Well done to the folk in:

City of Leicester, Bradford, Darlington, Redcar and Cleveland, Hartlepool, Shetland Islands, Sheffield,  Berwick upon Tweed, Rutland and Guildford

You are our leaders in our first quarterly project.

How about Liverpool, Fife, Rotherham, and Manchester, all with over 200 road name errors, getting up amongst the leaders?

A challenge to anyone with coding skills:

Can we take the data on which ITOworld work, from where  the data shown above comes, to make it personal, so we can see who is doing the editing- similar to the daily “leader board” for Irish townlands?

We have corrected 247 road names in the last week. So if we continue at this rate we should have completed another 2,223 by the end of the quarter. Let’s see if we can build on this and make a bigger dent in the task. Otherwise we’ll still have another year and a half to complete it – and that’s without the OS Locator updates adding more corrections

2 Responses

  1. Chris

    Looking at the OSM Analysis for Bradford I see what I’m most concerned about: a very small number of recorded differences between OS Locator and surveys. I believe that there should be about 3-4% of OS Locator names recorded as differences, yet in Bradford there are only 23 not:names recorded out of 8941 roads, or about 0.25%. The biggest problem is that people just use the OS Locator (or OS StreetView) name without checking what is really on the ground. This wrong name may persist for years as it superficially looks complete. How do we persuade people to actually check?

  2. SK53

    Personally I use 2 rules for resolving this type of info:

    a) A site visit and clear unambiguous evidence in the form of a street name sign.

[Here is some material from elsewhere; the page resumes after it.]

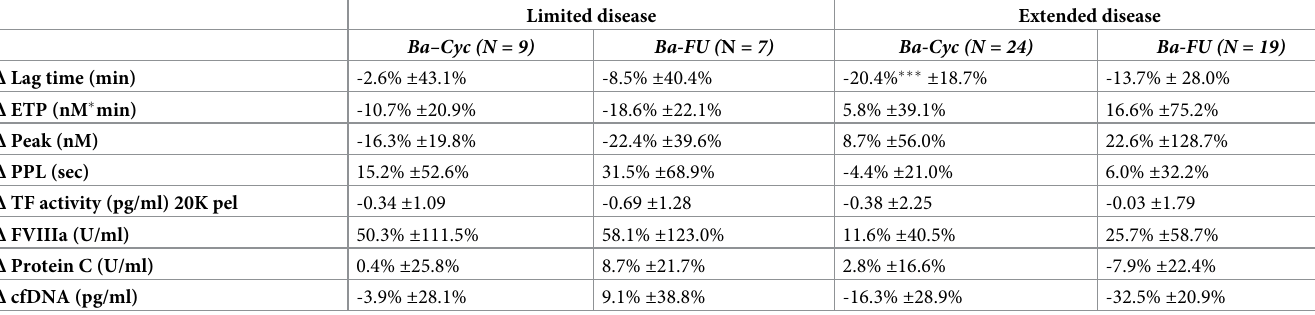
Table 3. Percentage deviation from baseline in all the different measured values during treatment.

    b) Two independent sources of (allowable) evidence (excluding or over and above Ordnance Survey data) for the name. Useful sources are: Food Hygiene Open Data which covers a surprisingly large number of UK postcodes; Geograph, particularly in commentary on photos; other local Open Data such as Planning Applications; Land Registry Prices Paid Open Data, BUT this is now suspect; historical out-of-copyright maps, e.g., NLS (but names may have changed); NAPTAN open data, mainly bus stops (utility varies across the country). (Incidentally I use the same rule with information in Notes: largely because they might not be placed accurately or the note contributor might have used Google or similar to check).

    I would strongly encourage contributors to use source:name=survey for those names which have been seen in the field. In the longer term we should be working to reduce or eliminate source crediting the Ordnance Survey, mainly through field work.

    Currently the 10 missing names closest to Nottingham city centre have been surveyed at least 5 times, and nothing has revealed the name. At least in some cases if the street has a name it is probably never used except when someone refers to OS data: many have no addresses using the ‘official’ street name. I have written about one of these in the past “Kenyon Road” (http://sk53-osm.blogspot.com/2011/02/mysterious-case-of-kenyon-road.html). Some kind person added the name to OpenStreetMap despite my 50 years of experience of never having encountered the name. In the end I altered the tag to official_name or admin_name to reflect the difference between what people who live in an area use and what someone who consults a map would use.